**Stored items**
--*--

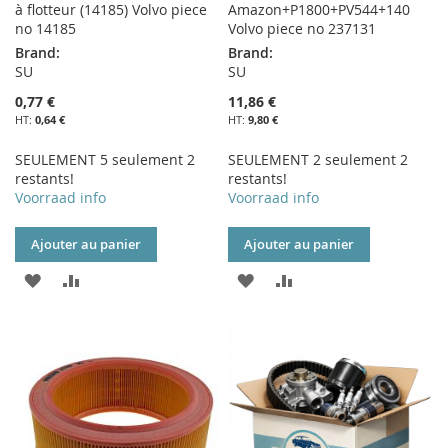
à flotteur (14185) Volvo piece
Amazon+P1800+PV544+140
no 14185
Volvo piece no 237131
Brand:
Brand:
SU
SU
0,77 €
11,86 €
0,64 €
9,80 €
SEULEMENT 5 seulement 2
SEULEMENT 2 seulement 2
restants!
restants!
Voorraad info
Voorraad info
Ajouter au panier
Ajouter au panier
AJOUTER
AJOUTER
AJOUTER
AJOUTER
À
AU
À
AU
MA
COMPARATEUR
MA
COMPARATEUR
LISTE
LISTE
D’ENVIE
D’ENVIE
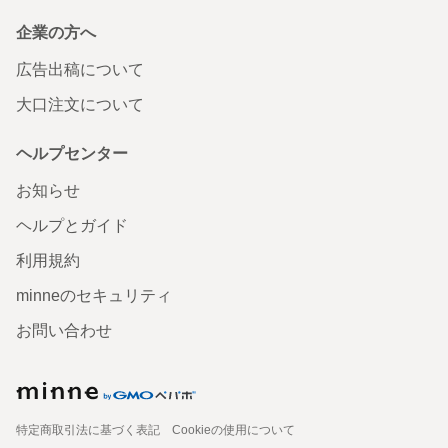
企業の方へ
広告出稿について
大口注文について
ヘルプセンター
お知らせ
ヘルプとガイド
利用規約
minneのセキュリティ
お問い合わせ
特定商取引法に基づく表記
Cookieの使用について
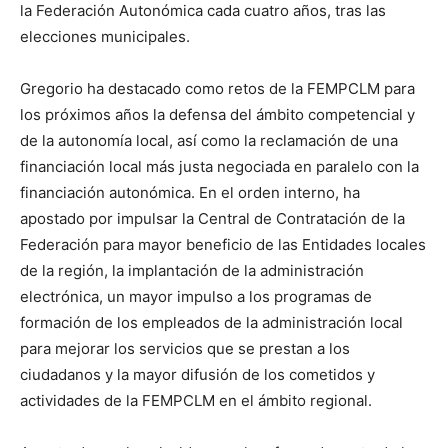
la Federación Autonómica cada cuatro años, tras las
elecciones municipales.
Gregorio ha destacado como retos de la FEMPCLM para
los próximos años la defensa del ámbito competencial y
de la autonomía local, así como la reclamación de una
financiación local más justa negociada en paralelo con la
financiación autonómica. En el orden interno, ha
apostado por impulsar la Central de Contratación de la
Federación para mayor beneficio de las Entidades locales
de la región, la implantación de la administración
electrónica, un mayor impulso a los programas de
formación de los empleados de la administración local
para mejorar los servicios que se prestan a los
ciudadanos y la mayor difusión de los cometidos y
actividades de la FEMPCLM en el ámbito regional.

--*--

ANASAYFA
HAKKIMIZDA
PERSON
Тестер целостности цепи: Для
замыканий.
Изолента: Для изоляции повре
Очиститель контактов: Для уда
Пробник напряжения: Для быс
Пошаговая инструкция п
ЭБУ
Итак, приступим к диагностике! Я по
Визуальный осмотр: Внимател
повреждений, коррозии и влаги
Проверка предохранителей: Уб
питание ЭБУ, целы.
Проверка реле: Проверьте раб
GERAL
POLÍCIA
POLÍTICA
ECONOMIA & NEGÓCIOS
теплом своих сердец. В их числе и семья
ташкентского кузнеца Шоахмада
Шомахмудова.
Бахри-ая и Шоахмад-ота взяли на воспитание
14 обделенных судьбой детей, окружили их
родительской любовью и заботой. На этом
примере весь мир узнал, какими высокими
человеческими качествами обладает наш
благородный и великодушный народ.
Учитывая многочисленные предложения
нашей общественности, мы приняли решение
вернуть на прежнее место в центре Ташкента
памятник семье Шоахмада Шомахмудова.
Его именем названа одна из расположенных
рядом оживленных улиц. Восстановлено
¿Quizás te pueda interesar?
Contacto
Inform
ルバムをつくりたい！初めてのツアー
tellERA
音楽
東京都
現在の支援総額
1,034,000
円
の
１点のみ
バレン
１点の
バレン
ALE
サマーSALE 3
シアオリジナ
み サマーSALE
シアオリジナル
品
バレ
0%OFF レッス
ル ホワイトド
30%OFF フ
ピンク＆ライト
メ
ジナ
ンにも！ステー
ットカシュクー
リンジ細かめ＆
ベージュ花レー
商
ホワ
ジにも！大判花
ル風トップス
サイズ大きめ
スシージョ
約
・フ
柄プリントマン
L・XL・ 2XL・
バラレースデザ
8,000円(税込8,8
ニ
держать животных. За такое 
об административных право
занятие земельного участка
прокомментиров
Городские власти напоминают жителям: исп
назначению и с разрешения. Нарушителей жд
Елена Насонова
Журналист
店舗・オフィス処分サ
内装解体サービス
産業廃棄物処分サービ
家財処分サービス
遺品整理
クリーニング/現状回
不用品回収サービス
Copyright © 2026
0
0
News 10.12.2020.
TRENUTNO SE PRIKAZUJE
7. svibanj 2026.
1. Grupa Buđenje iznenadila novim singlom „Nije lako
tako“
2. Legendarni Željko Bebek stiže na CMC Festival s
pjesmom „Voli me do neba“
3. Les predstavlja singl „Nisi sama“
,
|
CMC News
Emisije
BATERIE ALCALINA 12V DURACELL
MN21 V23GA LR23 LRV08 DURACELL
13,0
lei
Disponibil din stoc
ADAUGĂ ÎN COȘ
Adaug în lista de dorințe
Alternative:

--*--

**Exercise goal**
Extract every line in the entries that contains the string "administración", matching case exactly.

**Answer box**
de la región, la implantación de la administración
formación de los empleados de la administración local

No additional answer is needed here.